In these ways, I too find myself struggling with the rules by which the writing room chose to abide in this ninth episode. The reasons that Black creatives and fans of the show have, themselves, identified are already more than enough. While I can’t speak to that pain firsthand, I do feel that white viewers of the show have a responsibility to read, listen to, and understand it, just as we have a responsibility to understand the moments of joy and excitement.
While we’re here, I need to do and say something about Montrose. I’ve been talking about Lovecraft Country’s handling of queerness essentially since the moment that it came up, and sitting this close to the end of the first season, I simply don’t know that I’m convinced. In a series that takes its strengths from breaking and discarding fictional standards or rule sets that have been used to harm and exclude, I’m struggling to make sense of the show using the f slur not once but now three times.
I do accept the logic by which Atticus needed to empirically see, and choose to love, his father as a young boy (and traumatized human being) in order to begin mending their relationship. Nonetheless, I’m struggling to make sense of what it accomplishes to show us the murder of Montrose’s first lover in graphic detail.
I’m struggling to make sense of the show’s seeming inability to conceive of Montrose’s homosexuality as something he could cherish — even if it was in private for his own safety and that of his partner — and not solely a source of grief, trauma, and ongoing cyclical violence.
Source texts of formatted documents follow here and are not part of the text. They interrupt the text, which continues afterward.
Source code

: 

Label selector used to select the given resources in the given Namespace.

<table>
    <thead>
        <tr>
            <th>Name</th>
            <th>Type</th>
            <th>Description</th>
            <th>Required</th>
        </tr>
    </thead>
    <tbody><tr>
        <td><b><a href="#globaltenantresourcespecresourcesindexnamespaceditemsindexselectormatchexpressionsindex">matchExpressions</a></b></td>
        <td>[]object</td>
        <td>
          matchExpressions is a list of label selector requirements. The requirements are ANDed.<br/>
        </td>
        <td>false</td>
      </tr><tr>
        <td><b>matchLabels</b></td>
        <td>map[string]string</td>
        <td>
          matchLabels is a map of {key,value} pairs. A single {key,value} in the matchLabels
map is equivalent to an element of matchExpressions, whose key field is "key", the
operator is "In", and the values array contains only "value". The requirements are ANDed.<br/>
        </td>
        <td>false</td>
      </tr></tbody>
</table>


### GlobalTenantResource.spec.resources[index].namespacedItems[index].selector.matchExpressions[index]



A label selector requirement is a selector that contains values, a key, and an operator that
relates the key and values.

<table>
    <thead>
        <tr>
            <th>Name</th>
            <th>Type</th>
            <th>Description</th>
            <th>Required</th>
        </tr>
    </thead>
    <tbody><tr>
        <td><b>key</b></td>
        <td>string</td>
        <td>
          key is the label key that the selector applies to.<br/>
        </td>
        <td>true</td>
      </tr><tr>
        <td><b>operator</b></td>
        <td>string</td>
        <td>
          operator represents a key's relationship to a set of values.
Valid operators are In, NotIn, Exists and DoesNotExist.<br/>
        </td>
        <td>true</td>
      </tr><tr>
This writing room has the ability to decide that love and sex between men can be a site of joyous, loving rebellion. It has the ability to decide that love and sex between women can be transgressive, sexy and affirming. It has the ability to decide that intersex and trans characters need not have their genitals ogled before their violent murders.
When it comes to queer and trans experiences, it seems unwilling or unable to break and discard the horror genre rules that have boxed these identities off into repression, corruption, abuse, and death. I am struggling to grasp why some rules of horror with roots in bigotry can be broken while others are seemingly inviolable.
For what it’s worth, though, the cast (as always) does an absolutely phenomenal job with what they’re given. Their love, passion and empathy for these characters (and these stories) is so clear. Despite moments that haven’t landed for me, or story beats that have hurt in ways they weren’t intended to, I do deeply want them to have a chance at a second season to keep inhabiting these stories and lives so vividly.
If I could give performance awards for this episode, they’d without question have to go to Michael K. Williams and Aunjanue Ellis. They deserve it for letting me feel these characters in my bones and my gut even through writing or directing choices that didn’t sit well with me. I also need to give some serious accolades to Janai Brugger for that absolutely stunning requiem, inspired by Sonia Sanchez’s poem Catch the Fire and composed by Laura Karpman uniquely for this episode.
All that being said, it is ultimately frustrating to be so close to the finale of a show that I mostly very deeply love — and be looking to that finale more with fear than with excitement. I fear that the many, many threads woven throughout this narrative won’t be resolved in a way that feels satisfying and conclusive. They do not necessarily need to be tied off, as there may or may not be a second season, but a satisfying conclusion is important.
I worry that the questions, concerns, and doubts raised by Black, queer, trans, and Indigenous audience members won’t be answered. I worry and fear in these ways because I’ve seen and known how much Lovecraft Country is (at its core) an act of love in its own right. It’s in knowing how wonderful it’s capable of being that I’m anxious of it losing its heart in this final chapter.